4 min read
Rebuilding the Wheel: Engineering from First Principles

Introduction:

I started this journey of recreating technologies to learn more about them. Quick list of recreated tools: Redis, Git, HTTP server, React clone, Vector DB, etc. The common format I followed for each project is, I first noted down main features I wanted to recreate. My goal was not to create an exact replica. It was to learn the tech better. So I focused on building Proof of Concept using easier languages like python and javascript compared to c++ and rust.

Recreating Redis in Node.js

What I Built

A simplified version of Redis — an in-memory key-value store — using Node.js. It supports basic commands like SET, GET, DEL, EXPIRE, etc, mimicking the Redis CLI experience.

How I Built It

  • I used TCP sockets with the net module in Node.js to handle raw client connections.
  • Parsed custom commands in RESP (Redis Serialization Protocol) format.
  • Maintained an in-memory object as the core data store.
  • Implemented basic expiration logic using setTimeout.

Features I Added

  • String operations:
    PING, SET, GET, DEL, EXPIRE, TTL, INCR, DECR, LPUSH, RPUSH, LRANGE, LPOP, RPOP
  • TTL (time-to-live) expiration support
  • Implemented persistence (in-memory, snapshot, append-only)
  • A command parser that supports pipelining

What I Learned

  • How TCP servers handle low-level communication
  • Why Redis uses RESP instead of plain JSON
  • How TTL works under the hood and the challenges with expiring keys
  • Why Redis is single-threaded and how it avoids locks

Other Projects

  • Recreating Git in Node.js

    • What I built: Basic CLI with init, add, commit, log, diff
    • How I built it: File system diffing, SHA1 hashing, .git directory
    • Features: Staging area, history, diffing
    • What I learned: DAGs, content-addressed storage, commit objects
  • React.js Clone in Javascript

    • What I built: Reconciliation, React Hooks
    • How I built it: Fiber-like structure, custom hooks
    • Features: useState, useEffect, diffing, re-render
    • What I learned: Rendering models, reactivity, component lifecycles
  • HTTP Server in Python

    • What I built: Barebones server supporting routes and headers
    • How I built it: Using built-in socket module in python
    • Features: Routing, request/response parsing, HTML and JSON response
    • What I learned: HTTP protocol internals, status codes, headers
  • Mini Programming Language in Javascript

    • What I built: Tokenizer, parser, interpreter
    • How I built it: AST construction, recursive descent parsing
    • Features: Variables, math expressions
    • What I learned: Lexical analysis, parsing, control flow internals
  • Vector Store (FAISS-lite) in Python

    • What I built: Simple vector indexer with cosine similarity
    • How I built it: Using NumPy module in python
    • Features: Insert, search, delete, metadata
    • What I learned: ANN (Approximate Nearest Neighbors), similarity math, indexing
  • Minimal Backend Framework

    • What I built: FastAPI like Python Framework
    • How I built it: Routing system, middleware, response helpers.
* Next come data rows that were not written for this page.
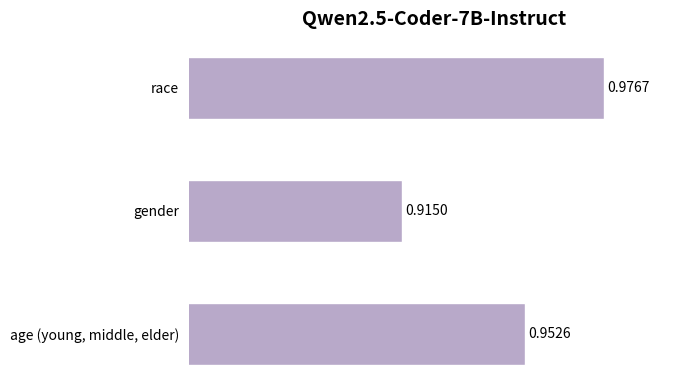

What is the sum of all values?

2.8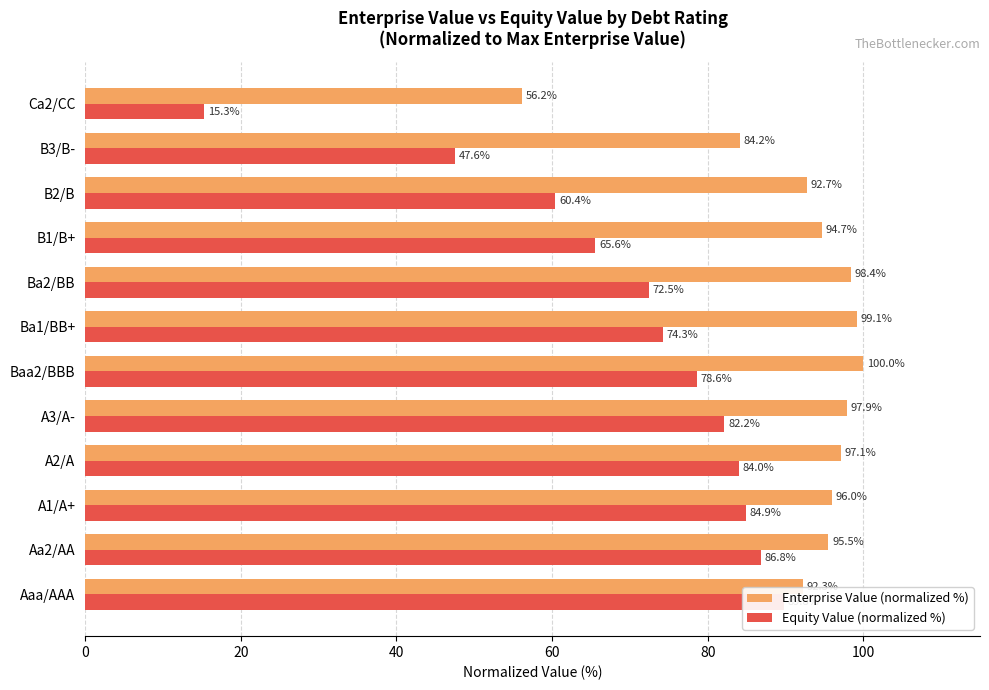

Which series has the largest total across all categories?

Enterprise Value (normalized %)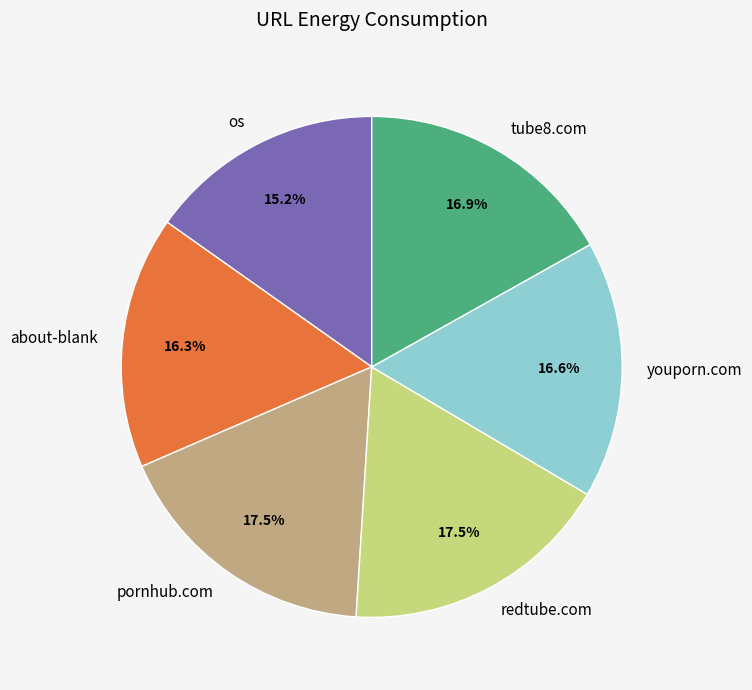

How many segments does this pie chart have?

6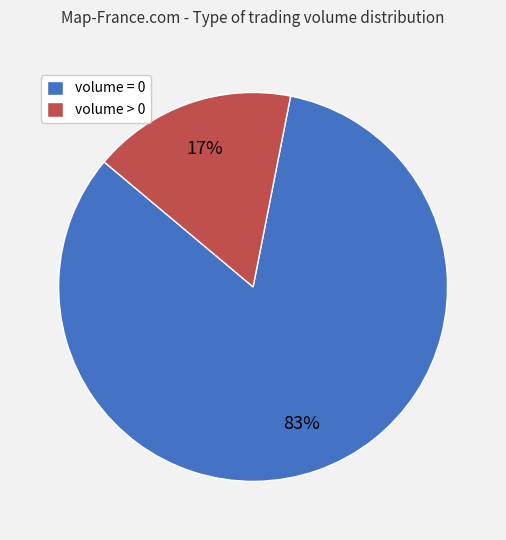

Which category has the biggest portion of the pie?

volume = 0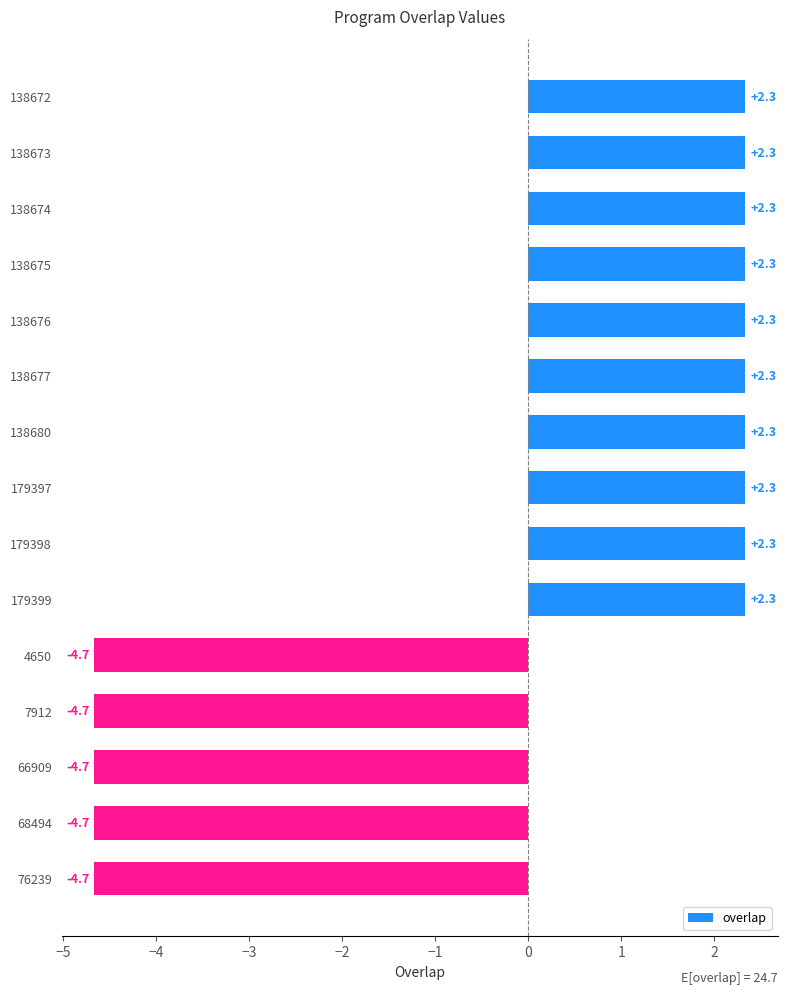

What is the ratio of the value at 179398 to the value at 138674?

1.0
All this on top of waitress server
    • Features: Request/response lifecycle, plug-and-play middleware
    • What I learned: How a backend framework works behind the scenes
  • UI Library

    • What I built: A lightweight tailwind css based ui components
    • How I built it: Using storybook, react and vite
    • Features: Button, Input, Text, and Layout (Box and Stack) components
    • What I learned: How design systems are built and documentated using Storybook

Reflections

Why Rebuilding Matters

  • You gain intuition that no documentation or tutorial can offer.
  • You start to appreciate trade-offs in real-world software (performance vs. simplicity, DX vs. complexity).
  • It makes you fearless in diving into the source code of popular tools.
  • Bonus: It’s fun. Seriously.

Closing Thoughts

  • If you’re ever stuck in tutorial hell or feel like you’re not really learning — try building the tool yourself.
  • It won’t be perfect. That’s the point.
  • In the end, it’s not about replacing Redis or Git — it’s about replacing your limits with curiosity.